WHAT TO PRODUCE: Reproduce everything from the start of the listing down to the line containing "text_box Anonymous [566, 482, 730, 525]", renaming "transcribe" to "copy out" and changing nothing else.

[Excerpt from a dataset]
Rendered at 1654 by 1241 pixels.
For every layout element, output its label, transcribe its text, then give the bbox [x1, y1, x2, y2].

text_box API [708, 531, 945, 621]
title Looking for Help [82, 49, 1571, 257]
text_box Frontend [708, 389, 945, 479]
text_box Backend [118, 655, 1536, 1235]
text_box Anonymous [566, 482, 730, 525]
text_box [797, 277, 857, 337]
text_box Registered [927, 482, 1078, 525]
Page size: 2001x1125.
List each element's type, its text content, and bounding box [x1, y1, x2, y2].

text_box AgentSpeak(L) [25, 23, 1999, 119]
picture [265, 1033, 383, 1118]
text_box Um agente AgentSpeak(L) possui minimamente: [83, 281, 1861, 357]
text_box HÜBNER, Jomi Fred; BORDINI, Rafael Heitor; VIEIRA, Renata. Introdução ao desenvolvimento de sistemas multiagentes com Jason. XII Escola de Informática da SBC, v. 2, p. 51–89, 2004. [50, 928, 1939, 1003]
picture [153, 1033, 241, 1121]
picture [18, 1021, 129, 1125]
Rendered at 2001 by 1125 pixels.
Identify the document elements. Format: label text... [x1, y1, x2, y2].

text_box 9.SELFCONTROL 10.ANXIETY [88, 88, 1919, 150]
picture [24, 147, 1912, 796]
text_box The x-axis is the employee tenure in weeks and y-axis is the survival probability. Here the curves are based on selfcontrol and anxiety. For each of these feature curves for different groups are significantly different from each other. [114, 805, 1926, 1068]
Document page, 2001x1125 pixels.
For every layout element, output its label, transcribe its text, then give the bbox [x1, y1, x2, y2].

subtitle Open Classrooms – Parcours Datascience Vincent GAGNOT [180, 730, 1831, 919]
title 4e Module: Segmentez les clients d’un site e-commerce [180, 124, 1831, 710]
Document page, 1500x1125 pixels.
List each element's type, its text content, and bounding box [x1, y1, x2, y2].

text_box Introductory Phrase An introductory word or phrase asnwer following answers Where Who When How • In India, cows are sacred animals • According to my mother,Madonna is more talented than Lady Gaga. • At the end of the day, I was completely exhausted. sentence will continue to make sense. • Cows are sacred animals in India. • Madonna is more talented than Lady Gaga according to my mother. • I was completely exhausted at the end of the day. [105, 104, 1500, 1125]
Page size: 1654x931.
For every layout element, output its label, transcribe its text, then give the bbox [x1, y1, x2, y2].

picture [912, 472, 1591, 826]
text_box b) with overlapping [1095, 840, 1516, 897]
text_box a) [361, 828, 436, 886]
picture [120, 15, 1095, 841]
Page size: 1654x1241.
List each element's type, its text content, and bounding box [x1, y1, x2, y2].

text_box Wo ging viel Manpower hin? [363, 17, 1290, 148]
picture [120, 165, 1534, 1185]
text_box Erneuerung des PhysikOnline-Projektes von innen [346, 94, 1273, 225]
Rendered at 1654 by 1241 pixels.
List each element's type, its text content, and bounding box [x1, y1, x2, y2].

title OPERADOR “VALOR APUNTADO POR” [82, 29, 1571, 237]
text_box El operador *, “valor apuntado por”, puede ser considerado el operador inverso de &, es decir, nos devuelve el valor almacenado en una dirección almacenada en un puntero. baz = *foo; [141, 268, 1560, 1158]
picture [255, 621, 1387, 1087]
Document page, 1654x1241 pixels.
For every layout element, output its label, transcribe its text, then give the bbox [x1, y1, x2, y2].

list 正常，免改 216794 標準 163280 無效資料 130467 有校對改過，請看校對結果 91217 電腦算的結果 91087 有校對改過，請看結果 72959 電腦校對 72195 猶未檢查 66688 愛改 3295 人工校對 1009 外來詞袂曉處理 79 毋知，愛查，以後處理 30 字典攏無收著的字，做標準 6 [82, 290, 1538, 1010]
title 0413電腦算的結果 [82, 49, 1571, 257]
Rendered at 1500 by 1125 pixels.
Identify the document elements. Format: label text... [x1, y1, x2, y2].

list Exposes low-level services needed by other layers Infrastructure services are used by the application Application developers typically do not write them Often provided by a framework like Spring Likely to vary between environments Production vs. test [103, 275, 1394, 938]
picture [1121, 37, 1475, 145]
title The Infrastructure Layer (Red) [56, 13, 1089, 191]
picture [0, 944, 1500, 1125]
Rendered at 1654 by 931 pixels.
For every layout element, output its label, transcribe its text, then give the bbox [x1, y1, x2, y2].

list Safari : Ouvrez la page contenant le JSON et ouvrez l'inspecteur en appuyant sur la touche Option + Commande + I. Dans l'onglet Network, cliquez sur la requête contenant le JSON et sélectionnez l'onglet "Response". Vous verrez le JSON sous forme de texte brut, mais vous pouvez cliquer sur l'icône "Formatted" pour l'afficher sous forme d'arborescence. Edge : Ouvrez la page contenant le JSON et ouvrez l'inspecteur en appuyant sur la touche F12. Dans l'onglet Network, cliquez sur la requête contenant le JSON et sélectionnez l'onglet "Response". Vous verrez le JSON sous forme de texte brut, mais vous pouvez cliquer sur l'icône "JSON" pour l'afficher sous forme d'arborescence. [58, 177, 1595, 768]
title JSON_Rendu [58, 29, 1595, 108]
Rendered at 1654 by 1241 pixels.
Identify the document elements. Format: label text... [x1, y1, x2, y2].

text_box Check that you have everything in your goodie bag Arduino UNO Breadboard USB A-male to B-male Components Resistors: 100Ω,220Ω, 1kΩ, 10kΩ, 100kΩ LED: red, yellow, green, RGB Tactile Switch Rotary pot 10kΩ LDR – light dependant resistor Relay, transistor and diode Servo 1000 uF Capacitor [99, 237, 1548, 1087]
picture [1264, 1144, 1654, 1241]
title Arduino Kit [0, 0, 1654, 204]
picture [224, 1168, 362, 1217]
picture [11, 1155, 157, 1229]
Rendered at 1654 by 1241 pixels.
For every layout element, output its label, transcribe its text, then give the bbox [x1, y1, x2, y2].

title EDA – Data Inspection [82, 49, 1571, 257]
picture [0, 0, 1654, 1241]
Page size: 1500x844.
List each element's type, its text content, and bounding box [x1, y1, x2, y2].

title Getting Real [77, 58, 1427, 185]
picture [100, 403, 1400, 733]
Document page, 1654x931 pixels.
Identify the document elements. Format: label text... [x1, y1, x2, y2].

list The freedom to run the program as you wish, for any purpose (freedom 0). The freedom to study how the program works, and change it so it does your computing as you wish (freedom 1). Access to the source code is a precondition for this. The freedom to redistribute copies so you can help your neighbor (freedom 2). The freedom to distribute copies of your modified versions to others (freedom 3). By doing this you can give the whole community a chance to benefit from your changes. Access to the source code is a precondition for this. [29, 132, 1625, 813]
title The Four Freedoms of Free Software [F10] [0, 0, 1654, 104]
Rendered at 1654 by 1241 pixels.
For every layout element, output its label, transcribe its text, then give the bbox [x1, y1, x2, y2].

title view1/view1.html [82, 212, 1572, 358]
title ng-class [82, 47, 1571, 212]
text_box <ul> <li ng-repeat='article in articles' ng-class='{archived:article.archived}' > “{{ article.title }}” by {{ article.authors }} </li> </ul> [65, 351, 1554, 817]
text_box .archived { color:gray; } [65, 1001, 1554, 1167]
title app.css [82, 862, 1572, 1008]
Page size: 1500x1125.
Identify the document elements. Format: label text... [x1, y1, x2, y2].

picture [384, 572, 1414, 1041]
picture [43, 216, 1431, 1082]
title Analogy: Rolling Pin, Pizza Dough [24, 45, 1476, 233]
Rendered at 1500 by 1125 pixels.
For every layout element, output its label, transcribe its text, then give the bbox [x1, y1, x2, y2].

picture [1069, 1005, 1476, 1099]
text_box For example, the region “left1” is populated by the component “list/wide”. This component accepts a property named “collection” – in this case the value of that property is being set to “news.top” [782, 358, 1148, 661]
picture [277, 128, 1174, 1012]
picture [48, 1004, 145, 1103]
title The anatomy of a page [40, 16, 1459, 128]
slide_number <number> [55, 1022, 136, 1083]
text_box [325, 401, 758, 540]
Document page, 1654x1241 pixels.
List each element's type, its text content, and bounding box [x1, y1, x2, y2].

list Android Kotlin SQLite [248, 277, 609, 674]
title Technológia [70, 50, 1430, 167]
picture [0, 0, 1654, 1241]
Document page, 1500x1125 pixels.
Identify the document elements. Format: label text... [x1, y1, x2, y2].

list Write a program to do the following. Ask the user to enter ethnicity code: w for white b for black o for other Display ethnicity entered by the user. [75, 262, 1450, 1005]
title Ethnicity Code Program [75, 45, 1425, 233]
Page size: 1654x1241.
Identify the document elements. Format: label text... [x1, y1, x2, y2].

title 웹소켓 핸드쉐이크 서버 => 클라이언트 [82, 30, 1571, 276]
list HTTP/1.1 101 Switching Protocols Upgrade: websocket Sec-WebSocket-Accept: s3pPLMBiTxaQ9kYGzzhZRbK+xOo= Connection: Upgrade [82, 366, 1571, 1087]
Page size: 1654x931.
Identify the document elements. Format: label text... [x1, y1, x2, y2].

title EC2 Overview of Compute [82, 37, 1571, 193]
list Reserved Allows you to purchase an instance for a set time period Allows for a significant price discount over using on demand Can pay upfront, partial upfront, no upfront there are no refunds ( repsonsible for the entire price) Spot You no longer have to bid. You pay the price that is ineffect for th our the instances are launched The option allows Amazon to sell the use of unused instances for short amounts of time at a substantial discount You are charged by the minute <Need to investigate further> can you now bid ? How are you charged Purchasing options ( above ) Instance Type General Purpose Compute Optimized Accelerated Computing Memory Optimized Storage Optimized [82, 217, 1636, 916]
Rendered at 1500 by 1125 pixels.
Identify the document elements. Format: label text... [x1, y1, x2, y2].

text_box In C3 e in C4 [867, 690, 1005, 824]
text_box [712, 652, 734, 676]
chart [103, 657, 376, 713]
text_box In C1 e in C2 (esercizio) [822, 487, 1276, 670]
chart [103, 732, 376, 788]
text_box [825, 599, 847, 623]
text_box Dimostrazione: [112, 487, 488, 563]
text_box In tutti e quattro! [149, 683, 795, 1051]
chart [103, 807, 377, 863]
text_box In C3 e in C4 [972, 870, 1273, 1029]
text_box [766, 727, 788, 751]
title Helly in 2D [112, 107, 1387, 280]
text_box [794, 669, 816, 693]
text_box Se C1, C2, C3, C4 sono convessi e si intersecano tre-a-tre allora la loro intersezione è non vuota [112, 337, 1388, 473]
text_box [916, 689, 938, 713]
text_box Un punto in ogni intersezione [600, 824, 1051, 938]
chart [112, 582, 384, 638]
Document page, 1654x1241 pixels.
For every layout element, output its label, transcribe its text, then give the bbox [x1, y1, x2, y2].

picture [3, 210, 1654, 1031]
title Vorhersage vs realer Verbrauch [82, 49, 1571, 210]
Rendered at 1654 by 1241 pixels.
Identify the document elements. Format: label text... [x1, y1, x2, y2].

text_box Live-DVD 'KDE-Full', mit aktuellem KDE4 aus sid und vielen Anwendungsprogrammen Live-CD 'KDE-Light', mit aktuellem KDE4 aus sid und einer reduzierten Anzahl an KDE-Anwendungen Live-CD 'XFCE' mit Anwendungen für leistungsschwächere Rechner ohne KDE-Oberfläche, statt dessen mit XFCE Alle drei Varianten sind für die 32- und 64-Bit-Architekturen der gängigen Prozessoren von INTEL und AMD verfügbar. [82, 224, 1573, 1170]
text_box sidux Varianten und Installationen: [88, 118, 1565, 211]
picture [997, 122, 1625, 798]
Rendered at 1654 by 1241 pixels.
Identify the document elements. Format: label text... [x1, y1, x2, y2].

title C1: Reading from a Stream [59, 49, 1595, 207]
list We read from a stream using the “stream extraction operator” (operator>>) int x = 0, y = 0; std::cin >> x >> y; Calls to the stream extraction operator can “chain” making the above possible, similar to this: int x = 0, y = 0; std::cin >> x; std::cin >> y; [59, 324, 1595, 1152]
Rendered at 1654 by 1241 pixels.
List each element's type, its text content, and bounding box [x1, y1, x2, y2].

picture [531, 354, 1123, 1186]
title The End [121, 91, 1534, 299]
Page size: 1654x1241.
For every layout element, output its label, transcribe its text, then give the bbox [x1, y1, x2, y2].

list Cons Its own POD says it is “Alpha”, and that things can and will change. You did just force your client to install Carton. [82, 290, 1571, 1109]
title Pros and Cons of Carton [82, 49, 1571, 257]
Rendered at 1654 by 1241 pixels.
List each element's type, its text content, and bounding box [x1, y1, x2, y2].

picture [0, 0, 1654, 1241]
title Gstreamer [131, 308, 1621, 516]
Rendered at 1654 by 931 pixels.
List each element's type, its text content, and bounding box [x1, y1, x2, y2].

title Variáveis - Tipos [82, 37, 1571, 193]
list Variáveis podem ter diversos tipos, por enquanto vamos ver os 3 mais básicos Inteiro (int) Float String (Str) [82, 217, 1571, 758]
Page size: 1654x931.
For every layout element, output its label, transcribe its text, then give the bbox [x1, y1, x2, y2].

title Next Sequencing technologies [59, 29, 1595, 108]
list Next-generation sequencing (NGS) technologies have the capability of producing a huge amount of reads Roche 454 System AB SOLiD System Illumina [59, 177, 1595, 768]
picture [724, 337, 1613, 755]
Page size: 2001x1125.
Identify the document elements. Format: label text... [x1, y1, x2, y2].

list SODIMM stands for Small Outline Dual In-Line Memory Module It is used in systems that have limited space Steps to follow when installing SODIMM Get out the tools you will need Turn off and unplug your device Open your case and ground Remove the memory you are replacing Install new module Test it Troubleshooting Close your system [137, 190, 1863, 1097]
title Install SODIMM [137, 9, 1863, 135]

COMPLETE RESPONSE:
Rendered at 1654 by 1241 pixels.
For every layout element, output its label, copy out its text, then give the bbox [x1, y1, x2, y2].

text_box API [708, 531, 945, 621]
title Looking for Help [82, 49, 1571, 257]
text_box Frontend [708, 389, 945, 479]
text_box Backend [118, 655, 1536, 1235]
text_box Anonymous [566, 482, 730, 525]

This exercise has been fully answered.